Joyce Connery: While Joyce Connery was working for the National Security Council (NSC), the Presidential Personnel Office (PPO) from the White House called her to bring her policy background and experience to the Defense Nuclear Facilities Safety Board, which is a Senate-confirmed position. Connery left the NSC in June 2015 and spent some time in nuclear energy while waiting for her nomination to get approved, trying to avoid a conflict of interest with Defense project work. Connery went to the Armed Services Committee to sit in on hearing about the Iran deal and the late Senator John McCain called for a quorum to get her civilian nomination to the Defense Nuclear Facilities Safety Board. When the Trump administration came in, Connery was flipped from chairman to board member so they could fill the position with a Republican.
Q8 - Titans of Nuclear: Joyce Connery | Keys to Nuclear Success
Bret Kugelmass: Where do you see the nuclear space and nuclear energy going?
Joyce Connery: Folks in the nuclear space have a tendency to talk to each other about stuff they already know. Because she has experience in nonproliferation, safety, energy, and deterrence in nuclear, Joyce Connery sees great conductivity and recognizes that it does the nuclear space no good to operate separately. There are synergies in how to get nuclear qualified materials, do quality assurance, and to get a supply chain that you can trust, which are all things that the nuclear weapons program and advanced reactors both need. The advances made in these spaces have multiple applications that are in the best interest for the country. Connery sees effects of climate change causing problems in the international space that could lead to tension, conflict, and nuclear challenges. There must be a way to get government, industry, communities, and Wall Street all working together to have a conversation about why we need nuclear. Industry and government tend to think in very short terms. The breakthrough to nuclear is thinking in bigger chunks of time and not worrying about the bottom line, but about the future.

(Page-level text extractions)
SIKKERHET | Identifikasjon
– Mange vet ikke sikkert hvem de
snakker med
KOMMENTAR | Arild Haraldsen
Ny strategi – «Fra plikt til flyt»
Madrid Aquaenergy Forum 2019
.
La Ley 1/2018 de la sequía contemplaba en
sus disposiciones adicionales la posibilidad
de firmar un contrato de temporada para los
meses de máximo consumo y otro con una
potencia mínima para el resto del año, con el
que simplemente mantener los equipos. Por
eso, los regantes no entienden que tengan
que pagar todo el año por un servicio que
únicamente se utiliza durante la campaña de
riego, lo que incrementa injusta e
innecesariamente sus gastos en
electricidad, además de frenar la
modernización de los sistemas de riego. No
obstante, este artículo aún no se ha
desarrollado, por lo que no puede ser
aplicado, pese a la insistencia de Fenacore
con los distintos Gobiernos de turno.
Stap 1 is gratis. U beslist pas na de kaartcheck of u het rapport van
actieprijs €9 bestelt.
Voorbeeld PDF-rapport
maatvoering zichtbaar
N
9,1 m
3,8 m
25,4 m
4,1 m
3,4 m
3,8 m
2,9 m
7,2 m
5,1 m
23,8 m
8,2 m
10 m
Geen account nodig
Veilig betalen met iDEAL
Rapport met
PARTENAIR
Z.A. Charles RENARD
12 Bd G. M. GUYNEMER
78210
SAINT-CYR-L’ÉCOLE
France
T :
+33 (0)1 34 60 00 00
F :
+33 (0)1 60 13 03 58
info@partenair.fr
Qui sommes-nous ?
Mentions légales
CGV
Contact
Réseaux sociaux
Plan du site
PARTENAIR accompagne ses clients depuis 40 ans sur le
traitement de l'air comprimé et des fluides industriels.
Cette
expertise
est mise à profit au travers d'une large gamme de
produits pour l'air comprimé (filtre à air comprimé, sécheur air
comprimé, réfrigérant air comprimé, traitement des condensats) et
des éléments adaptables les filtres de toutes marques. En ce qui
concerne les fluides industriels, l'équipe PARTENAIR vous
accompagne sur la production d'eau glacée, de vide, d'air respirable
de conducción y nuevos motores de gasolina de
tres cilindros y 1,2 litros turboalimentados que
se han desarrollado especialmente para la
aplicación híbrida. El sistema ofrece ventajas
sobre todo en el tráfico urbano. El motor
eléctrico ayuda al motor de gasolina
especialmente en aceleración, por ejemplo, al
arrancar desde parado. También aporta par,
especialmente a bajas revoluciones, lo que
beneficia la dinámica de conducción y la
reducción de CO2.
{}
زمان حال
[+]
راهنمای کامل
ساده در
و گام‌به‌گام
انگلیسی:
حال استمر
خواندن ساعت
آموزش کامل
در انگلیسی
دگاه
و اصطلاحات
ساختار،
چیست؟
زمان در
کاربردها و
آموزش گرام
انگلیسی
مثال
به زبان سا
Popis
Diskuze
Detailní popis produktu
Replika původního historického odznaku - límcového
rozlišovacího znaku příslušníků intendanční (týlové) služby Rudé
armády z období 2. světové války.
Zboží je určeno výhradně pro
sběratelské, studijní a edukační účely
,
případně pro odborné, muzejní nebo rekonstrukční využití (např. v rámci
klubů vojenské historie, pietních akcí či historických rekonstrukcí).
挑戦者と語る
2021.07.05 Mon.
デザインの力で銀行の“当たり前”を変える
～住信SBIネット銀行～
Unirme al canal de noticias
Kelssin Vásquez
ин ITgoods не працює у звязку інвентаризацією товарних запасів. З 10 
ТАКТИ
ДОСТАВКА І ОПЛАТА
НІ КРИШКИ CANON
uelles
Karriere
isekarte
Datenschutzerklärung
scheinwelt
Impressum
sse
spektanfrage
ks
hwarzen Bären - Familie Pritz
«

• **Using the information**:
**1)** Translate this sentence from the Joyce Connery text into Spanish: "Industry and government tend to think in very short terms."
**2)** Reproduce the Joyce Connery text from "Joyce Connery: While" up to and including "with a Republican.", switching "Defense Nuclear Facilities Safety Board" to "Nuclear Regulatory Commission" each time it appears.

• **Answers by item number**:
**1)** La industria y el gobierno tienden a pensar en plazos muy cortos.

**2)**
Joyce Connery: While Joyce Connery was working for the National Security Council (NSC), the Presidential Personnel Office (PPO) from the White House called her to bring her policy background and experience to the Nuclear Regulatory Commission, which is a Senate-confirmed position. Connery left the NSC in June 2015 and spent some time in nuclear energy while waiting for her nomination to get approved, trying to avoid a conflict of interest with Defense project work. Connery went to the Armed Services Committee to sit in on hearing about the Iran deal and the late Senator John McCain called for a quorum to get her civilian nomination to the Nuclear Regulatory Commission. When the Trump administration came in, Connery was flipped from chairman to board member so they could fill the position with a Republican.